(TASK REQUIREMENTS): Rewrite all of the entries below, changing "transcribe" to "write out" wherever it occurs and leaving everything else unchanged.

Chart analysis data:

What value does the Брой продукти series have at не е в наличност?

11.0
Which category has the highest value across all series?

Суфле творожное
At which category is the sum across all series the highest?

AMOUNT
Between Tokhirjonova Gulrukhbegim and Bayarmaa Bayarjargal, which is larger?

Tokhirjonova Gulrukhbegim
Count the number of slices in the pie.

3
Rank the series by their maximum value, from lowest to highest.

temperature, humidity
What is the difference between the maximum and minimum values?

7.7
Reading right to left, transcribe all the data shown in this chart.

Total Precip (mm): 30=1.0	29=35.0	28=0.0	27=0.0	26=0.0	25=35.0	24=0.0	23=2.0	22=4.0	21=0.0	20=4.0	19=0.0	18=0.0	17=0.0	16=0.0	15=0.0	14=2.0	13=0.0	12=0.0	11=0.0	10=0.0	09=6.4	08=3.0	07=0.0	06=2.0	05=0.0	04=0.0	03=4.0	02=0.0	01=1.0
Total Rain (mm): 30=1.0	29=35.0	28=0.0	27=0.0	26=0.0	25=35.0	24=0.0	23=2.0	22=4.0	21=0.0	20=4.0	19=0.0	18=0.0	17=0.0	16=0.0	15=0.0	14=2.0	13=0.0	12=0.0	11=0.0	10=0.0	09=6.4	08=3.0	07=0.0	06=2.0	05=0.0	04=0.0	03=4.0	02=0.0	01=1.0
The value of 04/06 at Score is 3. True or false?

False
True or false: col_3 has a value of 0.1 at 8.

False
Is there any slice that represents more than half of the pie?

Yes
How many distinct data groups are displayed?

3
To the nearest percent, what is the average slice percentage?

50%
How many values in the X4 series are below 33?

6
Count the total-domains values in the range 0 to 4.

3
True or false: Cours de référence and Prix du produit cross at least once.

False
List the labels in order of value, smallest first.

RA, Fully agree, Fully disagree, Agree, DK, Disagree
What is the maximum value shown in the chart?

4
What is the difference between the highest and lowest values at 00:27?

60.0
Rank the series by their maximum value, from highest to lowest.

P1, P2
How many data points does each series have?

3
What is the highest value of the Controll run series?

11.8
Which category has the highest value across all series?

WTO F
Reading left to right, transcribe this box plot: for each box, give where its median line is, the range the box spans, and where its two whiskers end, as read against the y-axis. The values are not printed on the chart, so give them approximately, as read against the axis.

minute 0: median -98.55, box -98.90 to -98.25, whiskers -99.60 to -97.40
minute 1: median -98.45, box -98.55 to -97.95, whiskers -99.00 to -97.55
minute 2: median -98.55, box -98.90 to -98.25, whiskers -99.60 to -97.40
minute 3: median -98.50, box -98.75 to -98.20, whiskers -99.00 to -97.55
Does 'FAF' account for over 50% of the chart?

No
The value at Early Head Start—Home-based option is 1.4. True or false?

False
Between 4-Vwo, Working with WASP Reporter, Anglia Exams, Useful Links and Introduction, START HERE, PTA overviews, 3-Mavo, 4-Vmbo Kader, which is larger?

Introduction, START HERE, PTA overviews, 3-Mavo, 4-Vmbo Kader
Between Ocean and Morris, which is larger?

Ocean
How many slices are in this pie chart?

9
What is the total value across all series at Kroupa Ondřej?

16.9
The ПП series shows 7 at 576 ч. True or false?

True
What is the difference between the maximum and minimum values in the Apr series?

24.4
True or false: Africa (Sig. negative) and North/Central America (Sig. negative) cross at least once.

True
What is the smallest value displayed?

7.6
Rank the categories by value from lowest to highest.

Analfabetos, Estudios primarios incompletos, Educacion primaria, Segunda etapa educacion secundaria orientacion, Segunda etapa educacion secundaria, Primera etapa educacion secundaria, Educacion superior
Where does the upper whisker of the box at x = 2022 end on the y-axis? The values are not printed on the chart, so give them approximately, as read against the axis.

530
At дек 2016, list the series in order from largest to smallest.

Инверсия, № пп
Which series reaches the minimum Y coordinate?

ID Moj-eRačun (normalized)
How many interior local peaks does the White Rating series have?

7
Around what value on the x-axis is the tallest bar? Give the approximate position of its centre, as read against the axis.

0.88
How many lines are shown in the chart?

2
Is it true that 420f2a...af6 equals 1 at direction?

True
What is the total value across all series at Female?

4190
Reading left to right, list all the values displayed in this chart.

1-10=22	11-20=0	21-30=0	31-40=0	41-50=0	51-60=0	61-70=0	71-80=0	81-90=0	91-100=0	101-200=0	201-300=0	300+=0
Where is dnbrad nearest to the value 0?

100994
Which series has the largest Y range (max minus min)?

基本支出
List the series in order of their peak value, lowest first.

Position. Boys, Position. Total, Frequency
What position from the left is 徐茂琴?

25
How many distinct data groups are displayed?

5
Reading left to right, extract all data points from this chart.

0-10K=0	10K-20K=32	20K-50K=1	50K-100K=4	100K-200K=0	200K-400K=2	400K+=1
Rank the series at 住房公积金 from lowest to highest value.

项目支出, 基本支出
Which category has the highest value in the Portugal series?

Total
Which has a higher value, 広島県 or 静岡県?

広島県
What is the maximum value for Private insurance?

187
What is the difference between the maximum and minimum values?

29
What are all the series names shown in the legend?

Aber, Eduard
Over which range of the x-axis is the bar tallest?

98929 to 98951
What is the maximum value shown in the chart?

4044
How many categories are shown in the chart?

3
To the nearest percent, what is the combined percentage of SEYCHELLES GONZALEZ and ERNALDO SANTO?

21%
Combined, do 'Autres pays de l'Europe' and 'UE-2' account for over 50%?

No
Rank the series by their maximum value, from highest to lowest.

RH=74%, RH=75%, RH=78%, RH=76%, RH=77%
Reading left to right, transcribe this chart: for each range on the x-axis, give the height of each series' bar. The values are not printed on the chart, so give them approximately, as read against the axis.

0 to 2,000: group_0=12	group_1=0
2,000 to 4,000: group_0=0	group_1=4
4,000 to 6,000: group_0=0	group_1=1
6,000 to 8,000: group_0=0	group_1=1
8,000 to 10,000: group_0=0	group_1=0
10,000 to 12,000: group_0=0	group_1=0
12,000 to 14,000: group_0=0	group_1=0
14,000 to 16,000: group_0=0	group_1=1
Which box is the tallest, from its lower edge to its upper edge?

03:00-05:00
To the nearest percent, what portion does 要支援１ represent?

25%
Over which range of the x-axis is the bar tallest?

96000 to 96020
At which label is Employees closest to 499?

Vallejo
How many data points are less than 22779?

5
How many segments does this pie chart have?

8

(EXERCISE RESPONSE):
What value does the Брой продукти series have at не е в наличност?

11.0
Which category has the highest value across all series?

Суфле творожное
At which category is the sum across all series the highest?

AMOUNT
Between Tokhirjonova Gulrukhbegim and Bayarmaa Bayarjargal, which is larger?

Tokhirjonova Gulrukhbegim
Count the number of slices in the pie.

3
Rank the series by their maximum value, from lowest to highest.

temperature, humidity
What is the difference between the maximum and minimum values?

7.7
Reading right to left, write out all the data shown in this chart.

Total Precip (mm): 30=1.0	29=35.0	28=0.0	27=0.0	26=0.0	25=35.0	24=0.0	23=2.0	22=4.0	21=0.0	20=4.0	19=0.0	18=0.0	17=0.0	16=0.0	15=0.0	14=2.0	13=0.0	12=0.0	11=0.0	10=0.0	09=6.4	08=3.0	07=0.0	06=2.0	05=0.0	04=0.0	03=4.0	02=0.0	01=1.0
Total Rain (mm): 30=1.0	29=35.0	28=0.0	27=0.0	26=0.0	25=35.0	24=0.0	23=2.0	22=4.0	21=0.0	20=4.0	19=0.0	18=0.0	17=0.0	16=0.0	15=0.0	14=2.0	13=0.0	12=0.0	11=0.0	10=0.0	09=6.4	08=3.0	07=0.0	06=2.0	05=0.0	04=0.0	03=4.0	02=0.0	01=1.0
The value of 04/06 at Score is 3. True or false?

False
True or false: col_3 has a value of 0.1 at 8.

False
Is there any slice that represents more than half of the pie?

Yes
How many distinct data groups are displayed?

3
To the nearest percent, what is the average slice percentage?

50%
How many values in the X4 series are below 33?

6
Count the total-domains values in the range 0 to 4.

3
True or false: Cours de référence and Prix du produit cross at least once.

False
List the labels in order of value, smallest first.

RA, Fully agree, Fully disagree, Agree, DK, Disagree
What is the maximum value shown in the chart?

4
What is the difference between the highest and lowest values at 00:27?

60.0
Rank the series by their maximum value, from highest to lowest.

P1, P2
How many data points does each series have?

3
What is the highest value of the Controll run series?

11.8
Which category has the highest value across all series?

WTO F
Reading left to right, write out this box plot: for each box, give where its median line is, the range the box spans, and where its two whiskers end, as read against the y-axis. The values are not printed on the chart, so give them approximately, as read against the axis.

minute 0: median -98.55, box -98.90 to -98.25, whiskers -99.60 to -97.40
minute 1: median -98.45, box -98.55 to -97.95, whiskers -99.00 to -97.55
minute 2: median -98.55, box -98.90 to -98.25, whiskers -99.60 to -97.40
minute 3: median -98.50, box -98.75 to -98.20, whiskers -99.00 to -97.55
Does 'FAF' account for over 50% of the chart?

No
The value at Early Head Start—Home-based option is 1.4. True or false?

False
Between 4-Vwo, Working with WASP Reporter, Anglia Exams, Useful Links and Introduction, START HERE, PTA overviews, 3-Mavo, 4-Vmbo Kader, which is larger?

Introduction, START HERE, PTA overviews, 3-Mavo, 4-Vmbo Kader
Between Ocean and Morris, which is larger?

Ocean
How many slices are in this pie chart?

9
What is the total value across all series at Kroupa Ondřej?

16.9
The ПП series shows 7 at 576 ч. True or false?

True
What is the difference between the maximum and minimum values in the Apr series?

24.4
True or false: Africa (Sig. negative) and North/Central America (Sig. negative) cross at least once.

True
What is the smallest value displayed?

7.6
Rank the categories by value from lowest to highest.

Analfabetos, Estudios primarios incompletos, Educacion primaria, Segunda etapa educacion secundaria orientacion, Segunda etapa educacion secundaria, Primera etapa educacion secundaria, Educacion superior
Where does the upper whisker of the box at x = 2022 end on the y-axis? The values are not printed on the chart, so give them approximately, as read against the axis.

530
At дек 2016, list the series in order from largest to smallest.

Инверсия, № пп
Which series reaches the minimum Y coordinate?

ID Moj-eRačun (normalized)
How many interior local peaks does the White Rating series have?

7
Around what value on the x-axis is the tallest bar? Give the approximate position of its centre, as read against the axis.

0.88
How many lines are shown in the chart?

2
Is it true that 420f2a...af6 equals 1 at direction?

True
What is the total value across all series at Female?

4190
Reading left to right, list all the values displayed in this chart.

1-10=22	11-20=0	21-30=0	31-40=0	41-50=0	51-60=0	61-70=0	71-80=0	81-90=0	91-100=0	101-200=0	201-300=0	300+=0
Where is dnbrad nearest to the value 0?

100994
Which series has the largest Y range (max minus min)?

基本支出
List the series in order of their peak value, lowest first.

Position. Boys, Position. Total, Frequency
What position from the left is 徐茂琴?

25
How many distinct data groups are displayed?

5
Reading left to right, extract all data points from this chart.

0-10K=0	10K-20K=32	20K-50K=1	50K-100K=4	100K-200K=0	200K-400K=2	400K+=1
Rank the series at 住房公积金 from lowest to highest value.

项目支出, 基本支出
Which category has the highest value in the Portugal series?

Total
Which has a higher value, 広島県 or 静岡県?

広島県
What is the maximum value for Private insurance?

187
What is the difference between the maximum and minimum values?

29
What are all the series names shown in the legend?

Aber, Eduard
Over which range of the x-axis is the bar tallest?

98929 to 98951
What is the maximum value shown in the chart?

4044
How many categories are shown in the chart?

3
To the nearest percent, what is the combined percentage of SEYCHELLES GONZALEZ and ERNALDO SANTO?

21%
Combined, do 'Autres pays de l'Europe' and 'UE-2' account for over 50%?

No
Rank the series by their maximum value, from highest to lowest.

RH=74%, RH=75%, RH=78%, RH=76%, RH=77%
Reading left to right, write out this chart: for each range on the x-axis, give the height of each series' bar. The values are not printed on the chart, so give them approximately, as read against the axis.

0 to 2,000: group_0=12	group_1=0
2,000 to 4,000: group_0=0	group_1=4
4,000 to 6,000: group_0=0	group_1=1
6,000 to 8,000: group_0=0	group_1=1
8,000 to 10,000: group_0=0	group_1=0
10,000 to 12,000: group_0=0	group_1=0
12,000 to 14,000: group_0=0	group_1=0
14,000 to 16,000: group_0=0	group_1=1
Which box is the tallest, from its lower edge to its upper edge?

03:00-05:00
To the nearest percent, what portion does 要支援１ represent?

25%
Over which range of the x-axis is the bar tallest?

96000 to 96020
At which label is Employees closest to 499?

Vallejo
How many data points are less than 22779?

5
How many segments does this pie chart have?

8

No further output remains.